After C1 has charged sufficiently for 46 to switch low, 37 will tend to hold 45 high by U1-a providing enough current through D2 at 37 to prevent C1 from discharging. 45 will be held high as long as C4 continues to charge through R4 until 35 reaches the input switching threshold of U1-a. At that point, U1-a output at 36 will switch low, causing D2 to be reverse-biased and cutting off the current flow from 36 to 45. This allows C1 to begin discharging through R1. R4 and C4 values are selected to provide a delay time of approximately 1 minute before 36 switches. Thus, in DELAYED mode, the alarm is prevented from sounding except an initial soft "chirp" until approximately 1 minute has passed.
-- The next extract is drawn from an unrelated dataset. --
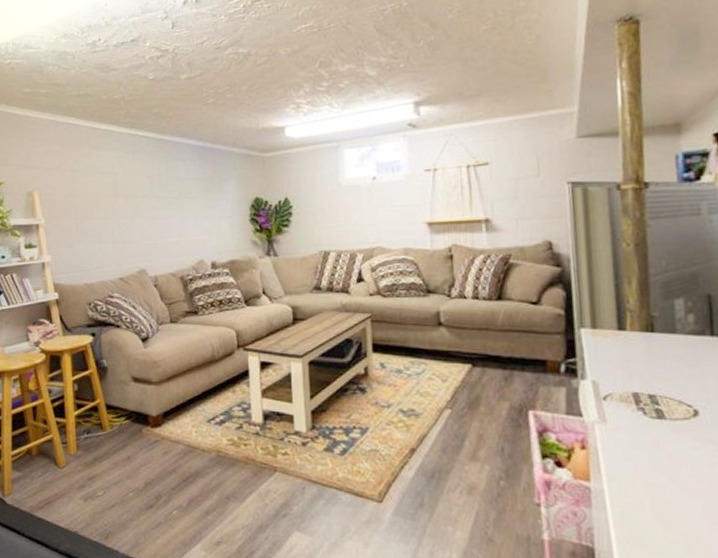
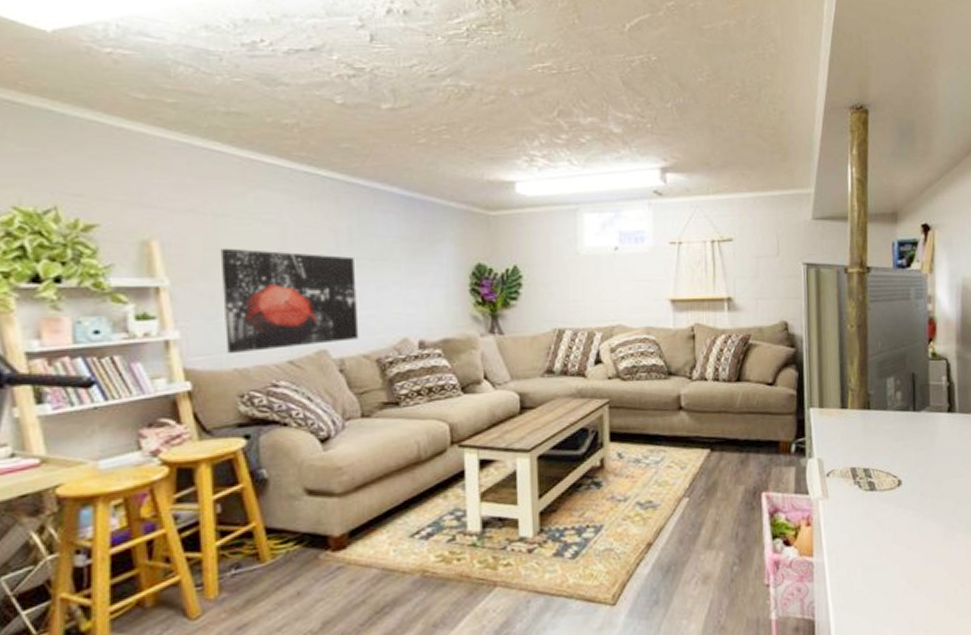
wall art: none [75,194,168,273] -> present [220,248,359,354]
When C1 discharges sufficiently for a valid low level input to be seen at 45, U1-b output at 46 will switch low, and the alarm will begin to sound repetitively every 1/2 second as described previously. This condition will continue until power is removed from the circuit by closing the appliance door, or until U1-a switches high at 36 as a result of C4 discharging through R4 to 36, while 36 was low. If power is not removed from the circuit, 36 will switch from high to low approximately every 30 seconds. The oscillation frequency is a function of the RC values of R4 and C4 and the hysteresis levels of U1-a.
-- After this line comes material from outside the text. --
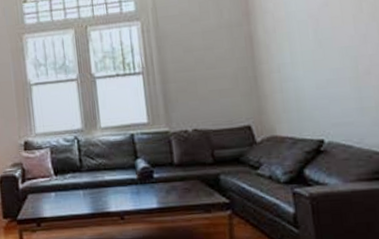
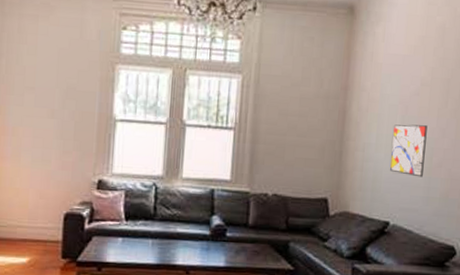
wall art: none [307,34,351,89] -> present [390,124,428,178]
Thus, when DELAYED mode is selected and power is applied to the circuit, the alarm will be silent for approximately 1 minute, except for an initial soft "chirp", then the alarm will repeatedly pulse on and off every 1/2 second for about 30 seconds, then be silent for 30 seconds until power is removed from the circuit by closing a door. Pulsating the alarm has the benefit of more easily commanding one's attention, as well as saving battery power, especially during the 30-second silent portion of the alarm duty cycle.
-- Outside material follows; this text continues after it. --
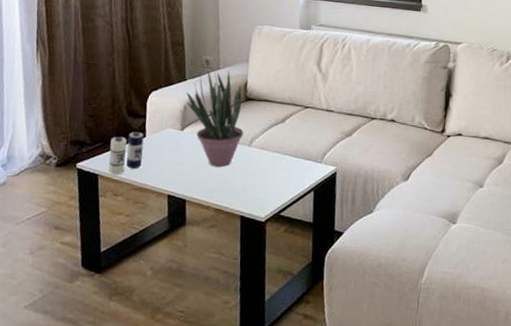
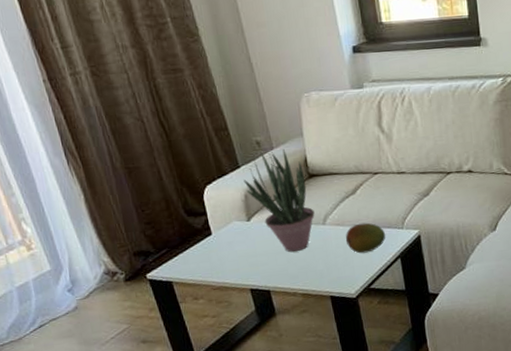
candle: present [108,132,145,175] -> none [175,231,216,279]
fruit: none [266,151,305,180] -> present [345,222,386,254]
If S3 is in the OFF position, DC power will be prevented from being applied to the electronic circuit 80, regardless of whether S1 or S2 are open or closed.
Referring to FIGS. 4A, 4B, and 4C, the self-contained alarm system is shown in a typical installation on an appliance with side-by-side refrigerator and freezer compartments. The alarm unit 90 is attached to the top of the appliance 100 using magnetic means 98, which is permanently adhered to the rear surface of the enclosure 95.
The alarm unit 90 is positioned such that alignment tabs 96 and 97 contact the appliance chassis 120 near the compartment openings for each respective door 105 and 110; also such that sensor switch 13 will be compressed upon closure of door 105, and sensor switch 12 will be compressed upon closure of door 110. Thus, in the preferred embodiment, each compartment door position is sensed independently with a single self-contained alarm unit.
FIGS. 5A and 5B illustrate installation of the alarm unit 90 on a refrigeration appliance having one compartment atop the other and right-hand opening doors 105 and 110. For left-hand opening doors, the alarm unit 90 would be installed on the right-hand side of the appliance 100 and rotated 180° about a vertical axis through the alarm unit 90 so that the sensor switches 12 and 13 face the front of the appliance.
While the preferred embodiment describes in detail one implementation of the present invention, other additions, applications, or modifications will be obvious to those skilled in the art and can be implemented without departing from the spirit and scope of this invention.